To acknowledge that bisexuality continues to exist, even in committed relationships, is to acknowledge that loving one person does not preclude the possibility of feeling desire for someone else—a reality that is equally true, but easier to elide, for straight and gay people.

Freelance writer Diana Whitney is out as bisexual to her two daughters, but has yet to talk to them in detail about what that means to her. “They’re at an age when any parental mention of sexuality is embarrassing, so I may wait till they’re both older and more mature,” she said. “Bisexuality does seem more ‘sexual’ than being gay or straight, which makes it harder to talk about with kids.”

“I think being public about being a parent is really important,” said Ka’ahumanu. “People never used to connect those things, being gay or bi and being a parent, but we can have children. We do have children.”

Of course, there are dangers to visibility, especially in today’s climate of increasingly emboldened hostility against LGBTQ people, people of color, Muslims, disabled people, and anyone considered an “other.” Amid rising threats to roll back rights for trans people and same-sex couples, bi visibility may well take a backseat. Cheltenham, who is Black, has experienced more overt racial hatred—verbal, physical, and sexual—since the 2016 election than at any other time in her life. These days, she’s less likely to wear her bi pride flags or rainbow accessories out of the house. “I feel safer when I’m able to decrease the visible number of identifying reasons to target me,” she said. “I cannot remove my Blackness.”

For parents, the tension between visibility and safety is especially challenging to navigate, since any risk to ourselves is also a risk to our children. Most LGBTQ parents grapple with wanting our children to be proud of their families while not wanting them to experience the hardships we’ve gone through to achieve and maintain visibility. We know they will have to make their own compromises throughout their lives, both as the product of LGBTQ families, and with regard to how that background intersects with other facets of their identities. Cheltenham’s child, for instance, is gender nonconforming. “So it’s even more important for our family to keep in mind that not everyone is OK with bi parents, and we’re working on that, just like not everyone celebrates our boy who wears dresses,” she said.

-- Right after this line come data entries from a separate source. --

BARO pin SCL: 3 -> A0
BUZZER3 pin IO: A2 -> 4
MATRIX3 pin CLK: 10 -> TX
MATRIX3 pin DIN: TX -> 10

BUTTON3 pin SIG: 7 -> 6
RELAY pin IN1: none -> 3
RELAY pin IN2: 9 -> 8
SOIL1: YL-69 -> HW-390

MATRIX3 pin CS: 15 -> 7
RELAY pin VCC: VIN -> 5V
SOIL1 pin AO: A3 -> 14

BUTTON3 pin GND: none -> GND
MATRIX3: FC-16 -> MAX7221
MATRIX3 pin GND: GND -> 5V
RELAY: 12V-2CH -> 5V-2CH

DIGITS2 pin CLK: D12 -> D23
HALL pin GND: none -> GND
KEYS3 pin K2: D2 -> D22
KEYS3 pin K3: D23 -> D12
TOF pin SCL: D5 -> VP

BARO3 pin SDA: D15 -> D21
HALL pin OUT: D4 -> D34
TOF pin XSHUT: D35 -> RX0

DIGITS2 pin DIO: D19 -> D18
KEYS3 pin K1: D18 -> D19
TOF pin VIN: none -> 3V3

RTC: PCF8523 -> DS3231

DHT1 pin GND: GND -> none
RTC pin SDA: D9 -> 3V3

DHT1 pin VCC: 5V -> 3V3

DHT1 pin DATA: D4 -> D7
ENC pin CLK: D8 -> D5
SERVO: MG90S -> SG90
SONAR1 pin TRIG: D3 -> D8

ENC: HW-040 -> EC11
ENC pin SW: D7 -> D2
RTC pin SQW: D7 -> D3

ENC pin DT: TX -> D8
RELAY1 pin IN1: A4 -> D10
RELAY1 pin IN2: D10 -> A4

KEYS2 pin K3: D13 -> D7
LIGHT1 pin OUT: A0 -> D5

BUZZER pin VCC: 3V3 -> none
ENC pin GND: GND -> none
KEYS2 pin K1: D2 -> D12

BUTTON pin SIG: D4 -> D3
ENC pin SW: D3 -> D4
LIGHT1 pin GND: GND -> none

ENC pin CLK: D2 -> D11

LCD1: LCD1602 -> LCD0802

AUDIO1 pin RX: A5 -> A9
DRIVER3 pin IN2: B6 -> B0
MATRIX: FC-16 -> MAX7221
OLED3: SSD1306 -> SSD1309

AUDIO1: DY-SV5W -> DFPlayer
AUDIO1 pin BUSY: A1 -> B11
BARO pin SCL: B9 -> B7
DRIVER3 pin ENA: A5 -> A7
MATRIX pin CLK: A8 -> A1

But at the same time, in a political climate that isn’t always affirming to fluidity, to nuance, to ambiguity or plurality, many bisexual parents feel especially well-equipped to create homes where children are free to explore their identities. My friend Otter is a pansexual mom (pansexuality, or attraction to people regardless of gender, is a distinct identity from bisexuality, but is considered part of the bi community). She said she prioritizes teaching her daughter “that people are not staticyou don’t reach a point where you settle into a particular way of being and then cease to grow and change.”

André said her preschool-age children don’t understand the word “bisexual” yet, but that she tries to teach them “bisexual values and worldviews,” like that they might grow up to love people of any gender: “A commitment to honoring family diversity is part of my bisexual feminism.”

Kate’s son has dealt with teasing from his classmates for liking princesses and the color pink, but she said it doesn’t faze him, “because I’ve taught him that people like what they like and that’s never bad.”

Ka’ahumanu said that in her experience, for bisexual parents, “there’s not so much rigidity about who your child is going to be.” When her own daughter, after years of participating in LGBTQ events, came out as bisexual—during a public panel on which they were both speaking—she felt proud to have helped create a safe space in which to do so. “There was a community, and she was part of building that community.”

Ka’ahumanu marched with her bisexual daughter and her 10-year-old granddaughter in the Women’s March this past January. To her, there is no tension between her orientation and her role as a parent and grandparent. “I’m out to my granddaughter as bisexual and it was no big deal,” she said. “There was nothing wrong about it, or weird about it. It was just love.”